===== Excerpted data

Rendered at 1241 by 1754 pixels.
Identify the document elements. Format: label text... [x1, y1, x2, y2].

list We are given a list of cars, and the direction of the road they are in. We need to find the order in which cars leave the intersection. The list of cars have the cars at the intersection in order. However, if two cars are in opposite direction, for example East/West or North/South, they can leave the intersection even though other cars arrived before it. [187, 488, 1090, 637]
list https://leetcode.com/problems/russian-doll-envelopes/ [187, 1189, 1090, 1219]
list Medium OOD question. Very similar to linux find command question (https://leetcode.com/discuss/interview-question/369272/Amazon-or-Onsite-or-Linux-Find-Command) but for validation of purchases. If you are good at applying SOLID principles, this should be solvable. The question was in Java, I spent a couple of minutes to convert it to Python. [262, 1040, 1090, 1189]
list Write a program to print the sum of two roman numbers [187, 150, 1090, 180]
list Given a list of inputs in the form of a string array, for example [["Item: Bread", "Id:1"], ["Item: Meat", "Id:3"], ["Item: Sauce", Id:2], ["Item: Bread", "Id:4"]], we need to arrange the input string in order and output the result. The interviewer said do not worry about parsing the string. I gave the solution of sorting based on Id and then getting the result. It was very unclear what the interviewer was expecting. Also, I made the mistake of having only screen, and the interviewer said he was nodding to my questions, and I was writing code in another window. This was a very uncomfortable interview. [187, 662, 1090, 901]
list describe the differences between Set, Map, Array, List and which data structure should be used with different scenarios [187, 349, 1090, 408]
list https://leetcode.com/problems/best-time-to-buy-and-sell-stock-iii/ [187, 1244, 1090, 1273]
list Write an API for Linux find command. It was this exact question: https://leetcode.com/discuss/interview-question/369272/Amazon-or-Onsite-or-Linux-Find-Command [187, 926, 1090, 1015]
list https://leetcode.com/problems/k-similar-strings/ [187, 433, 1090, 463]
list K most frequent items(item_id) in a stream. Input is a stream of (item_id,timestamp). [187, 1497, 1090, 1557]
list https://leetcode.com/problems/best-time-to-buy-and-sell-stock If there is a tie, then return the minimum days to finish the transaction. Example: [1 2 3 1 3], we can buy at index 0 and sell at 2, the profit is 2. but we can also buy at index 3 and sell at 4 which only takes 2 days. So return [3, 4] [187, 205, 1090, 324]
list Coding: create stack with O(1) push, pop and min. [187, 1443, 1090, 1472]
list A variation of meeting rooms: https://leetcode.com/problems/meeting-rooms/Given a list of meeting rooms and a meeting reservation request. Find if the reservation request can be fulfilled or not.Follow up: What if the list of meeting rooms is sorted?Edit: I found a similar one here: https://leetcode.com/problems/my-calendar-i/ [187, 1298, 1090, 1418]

==========

- The problem: Copy the records above exactly, leaving nothing out.

- Written answer:
Rendered at 1241 by 1754 pixels.
Identify the document elements. Format: label text... [x1, y1, x2, y2].

list We are given a list of cars, and the direction of the road they are in. We need to find the order in which cars leave the intersection. The list of cars have the cars at the intersection in order. However, if two cars are in opposite direction, for example East/West or North/South, they can leave the intersection even though other cars arrived before it. [187, 488, 1090, 637]
list https://leetcode.com/problems/russian-doll-envelopes/ [187, 1189, 1090, 1219]
list Medium OOD question. Very similar to linux find command question (https://leetcode.com/discuss/interview-question/369272/Amazon-or-Onsite-or-Linux-Find-Command) but for validation of purchases. If you are good at applying SOLID principles, this should be solvable. The question was in Java, I spent a couple of minutes to convert it to Python. [262, 1040, 1090, 1189]
list Write a program to print the sum of two roman numbers [187, 150, 1090, 180]
list Given a list of inputs in the form of a string array, for example [["Item: Bread", "Id:1"], ["Item: Meat", "Id:3"], ["Item: Sauce", Id:2], ["Item: Bread", "Id:4"]], we need to arrange the input string in order and output the result. The interviewer said do not worry about parsing the string. I gave the solution of sorting based on Id and then getting the result. It was very unclear what the interviewer was expecting. Also, I made the mistake of having only screen, and the interviewer said he was nodding to my questions, and I was writing code in another window. This was a very uncomfortable interview. [187, 662, 1090, 901]
list describe the differences between Set, Map, Array, List and which data structure should be used with different scenarios [187, 349, 1090, 408]
list https://leetcode.com/problems/best-time-to-buy-and-sell-stock-iii/ [187, 1244, 1090, 1273]
list Write an API for Linux find command. It was this exact question: https://leetcode.com/discuss/interview-question/369272/Amazon-or-Onsite-or-Linux-Find-Command [187, 926, 1090, 1015]
list https://leetcode.com/problems/k-similar-strings/ [187, 433, 1090, 463]
list K most frequent items(item_id) in a stream. Input is a stream of (item_id,timestamp). [187, 1497, 1090, 1557]
list https://leetcode.com/problems/best-time-to-buy-and-sell-stock If there is a tie, then return the minimum days to finish the transaction. Example: [1 2 3 1 3], we can buy at index 0 and sell at 2, the profit is 2. but we can also buy at index 3 and sell at 4 which only takes 2 days. So return [3, 4] [187, 205, 1090, 324]
list Coding: create stack with O(1) push, pop and min. [187, 1443, 1090, 1472]
list A variation of meeting rooms: https://leetcode.com/problems/meeting-rooms/Given a list of meeting rooms and a meeting reservation request. Find if the reservation request can be fulfilled or not.Follow up: What if the list of meeting rooms is sorted?Edit: I found a similar one here: https://leetcode.com/problems/my-calendar-i/ [187, 1298, 1090, 1418]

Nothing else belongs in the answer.